*** Begin section ***
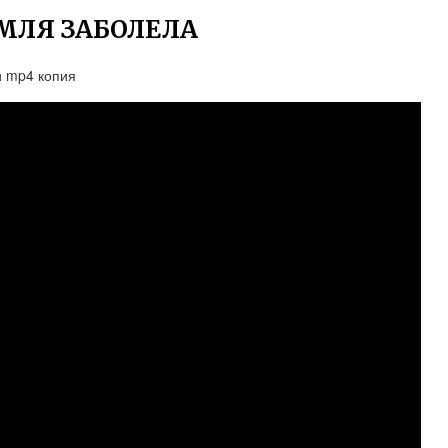
МЛЯ ЗАБОЛЕЛА
и mp4 копия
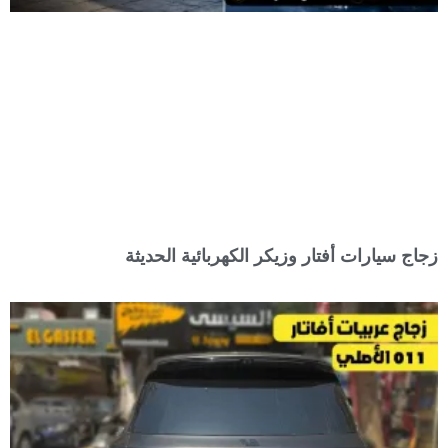
زجاج سيارات أفتار وزيكر الكهربائية الحديثة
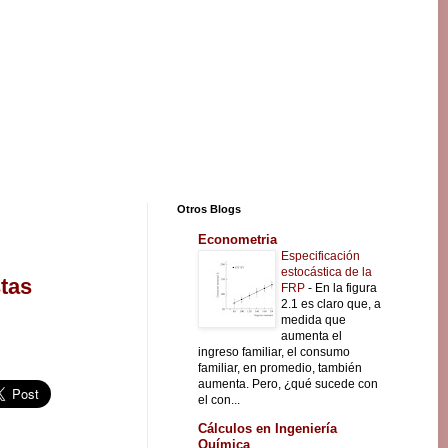
Otros Blogs
Econometria
Especificación
estocástica de la
stas
FRP
-
En la figura
2.1 es claro que, a
medida que
aumenta el
ingreso familiar, el consumo
familiar, en promedio, también
aumenta. Pero, ¿qué sucede con
el con...
Cálculos en Ingeniería
Química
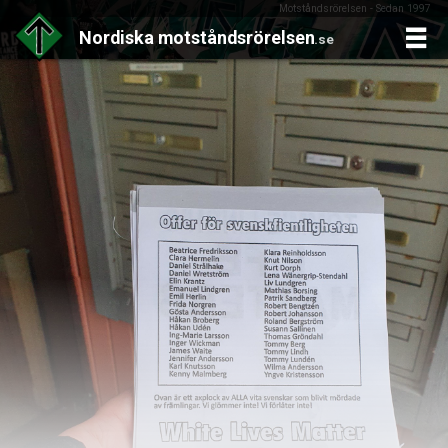
Motståndsrörelsen - Sedan 1997
Nordiska
motståndsrörelsen
.se
Skip
to
content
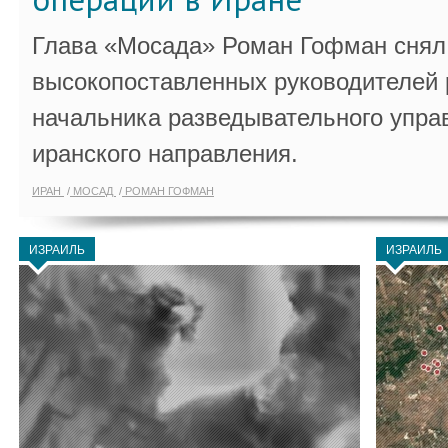
Глава «Мосада» Роман Гофман снял 
высокопоставленных руководителей
начальника разведывательного упра
иранского направления.
ИРАН
МОСАД
РОМАН ГОФМАН
ИЗРАИЛЬ
ИЗРАИЛЬ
*** End section ***
• WORK ITEM: Your answer must consist only of the lines from the one containing "Especificación" through the end of the entries, restated word for word, with no pictures.

• SOLUTION TO THE PROBLEM:
Especificación
estocástica de la
stas
FRP
-
En la figura
2.1 es claro que, a
medida que
aumenta el
ingreso familiar, el consumo
familiar, en promedio, también
aumenta. Pero, ¿qué sucede con
el con...
Cálculos en Ingeniería
Química
Motståndsrörelsen - Sedan 1997
Nordiska
motståndsrörelsen
.se
Skip
to
content
Глава «Мосада» Роман Гофман снял 
высокопоставленных руководителей
начальника разведывательного упра
иранского направления.
ИРАН
МОСАД
РОМАН ГОФМАН
ИЗРАИЛЬ
ИЗРАИЛЬ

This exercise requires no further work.